Prefeitura de Criciúma autoriza início da restauração do Museu Augusto Casagrande
Obra vai recuperar a estrutura do imóvel, ampliar a acessibilidade e reforçar a preservação do patrimônio cultural
Para valorizar o patrimônio histórico do município, a Prefeitura de Criciúma assinou, nesta terça-feira (7), a Ordem de Serviço para a restauração do Museu Histórico e Geográfico Augusto Casagrande. O ato aconteceu no próprio museu, localizado no bairro Comerciário, reunindo representantes da família, a comunidade, autoridades e equipe de governo. A restauração garantirá a preservação do acervo, maior conforto e segurança aos visitantes. O investimento para a execução dos serviços é de R$ 882 mil.

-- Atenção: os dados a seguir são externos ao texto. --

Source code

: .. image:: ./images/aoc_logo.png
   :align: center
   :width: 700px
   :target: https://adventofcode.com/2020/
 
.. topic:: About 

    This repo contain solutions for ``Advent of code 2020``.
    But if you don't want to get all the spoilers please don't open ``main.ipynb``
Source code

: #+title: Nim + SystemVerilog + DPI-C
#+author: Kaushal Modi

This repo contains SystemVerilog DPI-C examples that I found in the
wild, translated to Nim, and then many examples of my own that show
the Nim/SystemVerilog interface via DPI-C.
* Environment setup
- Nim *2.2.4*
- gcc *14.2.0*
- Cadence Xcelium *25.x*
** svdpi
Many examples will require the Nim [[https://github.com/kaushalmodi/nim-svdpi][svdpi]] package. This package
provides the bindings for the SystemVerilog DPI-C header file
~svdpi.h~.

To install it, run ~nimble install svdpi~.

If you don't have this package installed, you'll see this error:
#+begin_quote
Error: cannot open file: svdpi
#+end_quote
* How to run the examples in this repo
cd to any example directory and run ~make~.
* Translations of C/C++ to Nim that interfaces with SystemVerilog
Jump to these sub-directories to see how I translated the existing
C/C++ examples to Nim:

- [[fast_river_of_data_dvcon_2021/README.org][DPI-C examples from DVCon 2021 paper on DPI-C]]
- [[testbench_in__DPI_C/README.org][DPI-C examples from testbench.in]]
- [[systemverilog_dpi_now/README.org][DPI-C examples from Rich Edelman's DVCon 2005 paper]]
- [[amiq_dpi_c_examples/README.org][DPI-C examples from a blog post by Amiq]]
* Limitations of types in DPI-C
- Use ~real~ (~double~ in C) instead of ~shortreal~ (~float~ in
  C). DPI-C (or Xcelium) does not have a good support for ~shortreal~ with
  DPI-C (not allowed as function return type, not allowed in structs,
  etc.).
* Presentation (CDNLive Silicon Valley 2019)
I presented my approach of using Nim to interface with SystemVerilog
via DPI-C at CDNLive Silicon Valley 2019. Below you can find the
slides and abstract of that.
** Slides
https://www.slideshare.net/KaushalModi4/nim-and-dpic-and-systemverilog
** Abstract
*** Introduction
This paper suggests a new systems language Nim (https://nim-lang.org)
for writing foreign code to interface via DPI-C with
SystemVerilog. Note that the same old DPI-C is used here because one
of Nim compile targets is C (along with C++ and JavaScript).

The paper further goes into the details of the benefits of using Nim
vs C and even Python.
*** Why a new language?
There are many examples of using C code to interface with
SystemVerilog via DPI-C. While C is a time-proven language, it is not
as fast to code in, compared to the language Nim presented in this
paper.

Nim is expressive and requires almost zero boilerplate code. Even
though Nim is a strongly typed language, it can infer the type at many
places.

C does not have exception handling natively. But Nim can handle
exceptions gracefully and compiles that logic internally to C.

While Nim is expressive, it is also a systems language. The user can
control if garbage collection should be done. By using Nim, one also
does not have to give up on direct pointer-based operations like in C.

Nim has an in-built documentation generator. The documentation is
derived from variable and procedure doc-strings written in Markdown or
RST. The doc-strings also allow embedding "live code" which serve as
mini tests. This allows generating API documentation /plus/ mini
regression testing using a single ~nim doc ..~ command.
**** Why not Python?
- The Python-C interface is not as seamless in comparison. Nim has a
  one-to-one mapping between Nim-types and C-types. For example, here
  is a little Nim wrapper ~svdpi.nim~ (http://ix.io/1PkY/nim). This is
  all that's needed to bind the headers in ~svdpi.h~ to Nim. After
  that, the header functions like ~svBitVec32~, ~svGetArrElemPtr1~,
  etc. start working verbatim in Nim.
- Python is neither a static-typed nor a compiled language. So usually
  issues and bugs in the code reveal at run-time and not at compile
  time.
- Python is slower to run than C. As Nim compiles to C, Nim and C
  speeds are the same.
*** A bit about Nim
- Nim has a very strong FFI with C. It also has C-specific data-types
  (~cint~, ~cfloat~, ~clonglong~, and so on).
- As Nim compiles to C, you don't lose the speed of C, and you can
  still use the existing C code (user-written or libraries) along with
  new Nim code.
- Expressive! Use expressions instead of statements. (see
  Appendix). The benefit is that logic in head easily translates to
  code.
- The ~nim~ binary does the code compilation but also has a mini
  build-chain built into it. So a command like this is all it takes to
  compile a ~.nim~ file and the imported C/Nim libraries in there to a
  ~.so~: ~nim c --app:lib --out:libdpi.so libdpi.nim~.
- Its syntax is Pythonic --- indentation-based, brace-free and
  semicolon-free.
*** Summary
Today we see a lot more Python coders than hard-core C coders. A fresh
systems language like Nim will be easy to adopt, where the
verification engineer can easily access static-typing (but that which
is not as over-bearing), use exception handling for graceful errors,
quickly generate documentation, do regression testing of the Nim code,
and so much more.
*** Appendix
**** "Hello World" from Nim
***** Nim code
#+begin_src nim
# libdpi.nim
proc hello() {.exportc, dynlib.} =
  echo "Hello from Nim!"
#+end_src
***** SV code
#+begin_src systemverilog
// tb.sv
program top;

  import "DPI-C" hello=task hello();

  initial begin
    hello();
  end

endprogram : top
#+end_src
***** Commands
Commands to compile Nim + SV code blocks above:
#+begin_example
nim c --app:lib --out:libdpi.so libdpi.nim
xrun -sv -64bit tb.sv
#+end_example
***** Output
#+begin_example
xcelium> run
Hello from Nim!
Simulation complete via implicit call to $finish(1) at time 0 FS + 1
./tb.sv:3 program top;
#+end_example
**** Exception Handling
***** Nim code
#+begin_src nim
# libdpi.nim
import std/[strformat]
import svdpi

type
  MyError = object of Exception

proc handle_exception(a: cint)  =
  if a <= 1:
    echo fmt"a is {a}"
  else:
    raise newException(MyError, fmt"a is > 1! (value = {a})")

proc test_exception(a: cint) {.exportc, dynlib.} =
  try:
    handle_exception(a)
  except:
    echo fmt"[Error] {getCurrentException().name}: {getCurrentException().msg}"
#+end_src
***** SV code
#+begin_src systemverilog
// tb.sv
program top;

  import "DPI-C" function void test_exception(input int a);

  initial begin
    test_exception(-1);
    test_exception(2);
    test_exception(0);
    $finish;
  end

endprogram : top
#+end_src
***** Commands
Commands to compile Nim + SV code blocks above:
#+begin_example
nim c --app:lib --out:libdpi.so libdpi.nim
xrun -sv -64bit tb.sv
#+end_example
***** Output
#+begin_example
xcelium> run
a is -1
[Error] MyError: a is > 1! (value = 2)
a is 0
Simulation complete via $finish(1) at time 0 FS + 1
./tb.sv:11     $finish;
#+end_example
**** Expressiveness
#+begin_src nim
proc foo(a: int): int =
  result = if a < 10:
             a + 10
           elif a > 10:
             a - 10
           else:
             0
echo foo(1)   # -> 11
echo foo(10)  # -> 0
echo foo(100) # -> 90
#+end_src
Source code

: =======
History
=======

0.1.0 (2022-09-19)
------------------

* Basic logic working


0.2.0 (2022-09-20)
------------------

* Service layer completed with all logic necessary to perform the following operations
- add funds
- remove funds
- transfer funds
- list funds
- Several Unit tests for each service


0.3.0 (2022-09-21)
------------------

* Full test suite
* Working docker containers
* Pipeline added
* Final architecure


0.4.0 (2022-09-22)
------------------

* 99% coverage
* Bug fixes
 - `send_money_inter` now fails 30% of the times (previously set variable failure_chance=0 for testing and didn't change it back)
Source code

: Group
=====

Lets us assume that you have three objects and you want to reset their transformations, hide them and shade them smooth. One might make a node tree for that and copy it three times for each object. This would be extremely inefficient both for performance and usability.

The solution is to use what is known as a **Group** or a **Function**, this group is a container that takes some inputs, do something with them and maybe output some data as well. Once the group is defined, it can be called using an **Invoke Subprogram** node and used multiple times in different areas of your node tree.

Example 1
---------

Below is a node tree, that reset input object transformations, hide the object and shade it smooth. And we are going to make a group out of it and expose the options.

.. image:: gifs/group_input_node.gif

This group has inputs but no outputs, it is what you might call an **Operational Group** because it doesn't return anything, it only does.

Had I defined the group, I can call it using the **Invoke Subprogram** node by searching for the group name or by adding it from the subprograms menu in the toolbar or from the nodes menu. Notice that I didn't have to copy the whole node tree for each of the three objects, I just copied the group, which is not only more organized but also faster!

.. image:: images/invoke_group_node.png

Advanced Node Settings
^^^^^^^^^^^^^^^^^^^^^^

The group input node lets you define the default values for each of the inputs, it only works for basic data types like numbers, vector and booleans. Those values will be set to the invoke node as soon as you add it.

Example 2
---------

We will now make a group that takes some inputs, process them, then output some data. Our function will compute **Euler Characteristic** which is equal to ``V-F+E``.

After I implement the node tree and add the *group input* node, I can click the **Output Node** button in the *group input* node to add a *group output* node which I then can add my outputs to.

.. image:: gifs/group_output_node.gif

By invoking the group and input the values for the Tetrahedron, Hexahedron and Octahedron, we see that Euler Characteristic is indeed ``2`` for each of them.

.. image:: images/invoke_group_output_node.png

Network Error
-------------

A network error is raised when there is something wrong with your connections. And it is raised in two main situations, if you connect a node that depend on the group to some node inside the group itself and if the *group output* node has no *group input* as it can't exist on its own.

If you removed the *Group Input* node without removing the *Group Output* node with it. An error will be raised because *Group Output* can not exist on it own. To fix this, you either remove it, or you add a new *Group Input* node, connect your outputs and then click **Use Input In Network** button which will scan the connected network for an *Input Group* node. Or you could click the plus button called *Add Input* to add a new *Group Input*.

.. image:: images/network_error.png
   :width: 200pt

Segundo o prefeito de Criciúma, Vagner Espindola, a obra representa mais um passo na preservação da memória e da identidade do município. “Estamos investindo em um espaço que guarda parte importante da história de Criciúma. Preservar esse patrimônio é garantir que as futuras gerações conheçam as origens da nossa cidade e tenham acesso a um ambiente adequado, seguro e preparado para manter esse acervo vivo por muitos anos”, ressaltou.
O projeto de restauro do museu contempla a recuperação do telhado e do assoalho, elaboração e execução de projetos arquitetônico e hidrossanitário, adequações sanitárias, implantação de acessibilidade conforme as normas técnicas vigentes, instalação de sistema de climatização, além da adequação e melhoria do mobiliário interno.
Para a presidente da Fundação Cultural de Criciúma (FCC), Cristiane Maccari Uliana Zappelini, a intervenção permitirá fortalecer o papel do museu como espaço de preservação, pesquisa, educação e formação cultural. “A restauração vai garantir melhores condições para a conservação do acervo e para o atendimento ao público. É uma obra que fortalece a política de preservação do patrimônio histórico e amplia as oportunidades de educação, pesquisa e valorização da cultura local”, afirmou.
A medida faz parte de um Termo de Ajustamento de Conduta (TAC) firmado entre o Ministério Público de Santa Catarina (MPSC) e o Município de Criciúma. O projeto integra as ações previstas no acordo e prevê uma intervenção ampla e integral no imóvel, contemplando a recuperação completa da edificação e de sua estrutura funcional.
Representando o MPSC, o assistente de promotoria de Justiça do Ministério Público de Santa Catarina, Mauricio Piacentino, destacou que a assinatura simboliza o compromisso conjunto com a preservação da história do município.
“O Ministério Público, ao lado do Município, demonstra que sua atuação vai muito além da responsabilização, buscando soluções efetivas para proteger o interesse da comunidade. O Termo de Ajustamento de Conduta foi um exemplo disso, e essa Ordem de Serviço demonstra o avanço das tratativas. Esse é um gesto de respeito à cidade de Criciúma e às futuras gerações”, destacou.
Homenagem ao neto de Augusto Casagrande
Representando a família de Augusto Casagrande, o neto do homenageado, Dr. Joacy Casagrande Paulo, relembrou a história vivida no casarão. “Passei aqui alguns dos melhores momentos da minha vida ao lado dos meus avós. Quando a Prefeitura manifestou o interesse em transformar o sobrado em museu, não tive dúvidas em doá-lo, como uma homenagem ao meu avô, à minha família e a todos os imigrantes que ajudaram a construir essa cidade. Ver esse patrimônio sendo restaurado é motivo de muito orgulho e gratidão”, disse.
Pelo gesto que possibilitou a implantação do museu na década de 1980, Joacy recebeu homenagens da Prefeitura, da FCC e da Associação de Moradores do Bairro Comerciário (AMBAC), em nome da presidente, Fátima Guimarães.
Sobre o Museu Augusto Casagrande
Construído em 1920 e conhecido pela comunidade como “Casarão”, o prédio abriga o Museu Histórico e Geográfico Augusto Casagrande, no bairro Comerciário. O imóvel foi residência do imigrante italiano Augusto Casagrande, de sua esposa Cecília Darós e dos 15 filhos do casal, sendo doado à Prefeitura de Criciúma em 1980, durante as comemorações do centenário de colonização do município.
Atualmente, o museu preserva um acervo com mais de 1,3 mil peças, entre documentos históricos, fotografias, objetos de uso doméstico, mobiliário, utensílios e artefatos indígenas, que registram diferentes períodos da formação econômica, social e cultural de Criciúma. Após a conclusão da restauração, o espaço contará com uma estrutura mais moderna, acessível e adequada para a conservação desse patrimônio e para receber pesquisadores, estudantes, turistas e a comunidade em geral.